18 The Respondent is an elderly person who has lived in the same house, the subject of these proceedings, for nearly 40 years. It is difficult for me to gauge the extent of his understanding of the proceedings over the five occasions he has been before me, whether legally represented or not. He did have the benefit of legal representation during the early part of the proceedings when I made orders 4 and 5 dated 17 June 2005 and order 1 dated 21 June 2005, and from my observations his then acting solicitor made considerable efforts to explain matters to him, that solicitor being an Ukrainian language speaker. There has also been an Ukrainian interpreter present in Court on all but one occasion to translate matters for the Respondent. The Court and the Respondent have been greatly assisted by having his friend Mr Ciric accompany him on several occasions. No psychological assessment of the Respondent has been presented to the Court, but it is clear that he is elderly and that the circumstances are very unfortunate for him.
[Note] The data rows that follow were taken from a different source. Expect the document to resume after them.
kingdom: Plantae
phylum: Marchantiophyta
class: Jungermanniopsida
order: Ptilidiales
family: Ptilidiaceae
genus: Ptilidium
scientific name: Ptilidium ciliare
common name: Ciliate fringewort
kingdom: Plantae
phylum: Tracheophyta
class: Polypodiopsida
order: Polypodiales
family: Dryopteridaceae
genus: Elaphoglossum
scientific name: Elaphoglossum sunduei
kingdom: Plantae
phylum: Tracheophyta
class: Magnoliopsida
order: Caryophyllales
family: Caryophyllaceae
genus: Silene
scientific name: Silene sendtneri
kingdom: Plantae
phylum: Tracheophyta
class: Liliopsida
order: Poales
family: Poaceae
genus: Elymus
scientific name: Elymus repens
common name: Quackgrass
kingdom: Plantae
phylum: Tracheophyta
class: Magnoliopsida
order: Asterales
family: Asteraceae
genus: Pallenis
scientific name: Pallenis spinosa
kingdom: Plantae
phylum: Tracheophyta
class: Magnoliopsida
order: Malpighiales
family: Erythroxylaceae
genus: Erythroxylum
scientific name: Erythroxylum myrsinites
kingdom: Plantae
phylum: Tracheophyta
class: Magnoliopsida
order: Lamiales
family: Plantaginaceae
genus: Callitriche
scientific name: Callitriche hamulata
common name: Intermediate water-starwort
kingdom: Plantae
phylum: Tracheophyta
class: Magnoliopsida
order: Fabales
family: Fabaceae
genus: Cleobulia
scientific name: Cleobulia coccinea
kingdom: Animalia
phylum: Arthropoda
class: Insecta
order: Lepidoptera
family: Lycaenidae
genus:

19 Due to concerns on my part about his physical safety I gave him a very short period to vacate the premises. Given his limited resources to effect the move, and despite the Council being willing to assist him, I accept it was very difficult for the Respondent to move within the time frame specified in the orders to vacate the premises. He did move out approximately five weeks after the date required by the Court order. Applying Wood v Staunton, as far as the matters specified by Dunford J are relevant, I consider that while the contempt is serious the Respondent may not have been fully aware of the consequences of his breaches of the Court's order, the contempt was not committed in the context of a serious crime, the contempt has been purged enabling the Council to undertake the demolition of his home, that no particular benefit such as financial gain has accrued to the Respondent by virtue of his contempt, and taking into account his personal circumstances particularly his age and the fact he had to vacate his home of many years, the Court, in the exercise of its discretion, considers that no penalty should be imposed on the Respondent.
Costs
20 The issue then arises whether I ought award costs in the Council's favour. Under s 69 of the Land and Environment Court Act 1979 I have broad discretion to grant costs. The Court has previously awarded costs to applicants in situations where a respondent has been found guilty of contempt but no penalty has been imposed (see for example South Sydney City Council v Hexiva Pty Limited [2002] NSWLEC 174 and Ashfield Municipal Council v Stavitsky [2005] NSWLEC 492). In the circumstances of this case I am satisfied that the Council was entitled to commence the contempt proceedings and that it was justified in doing so. The Respondent's dwelling was clearly a risk to public safety and had been so since at least 15 April 2005 when the Council issued emergency orders to the Respondent to evacuate the dwelling. In addition, by virtue of the Respondent's delay in evacuating the site the Council was frustrated from complying with order 1 dated 21 June 2005. I consider that the Council is entitled to its costs in relation to the hearing on 20 September 2005. As has previously been determined by this Court, impecuniosity on the part of a respondent is not a reason for declining to make an order for ` costs (see Tzavellas v Canterbury City Council (1999) 105 LGERA 262 at [12]). I will suspend the costs order for two years however to give the Respondent time to organise his affairs in relation to the property he owns.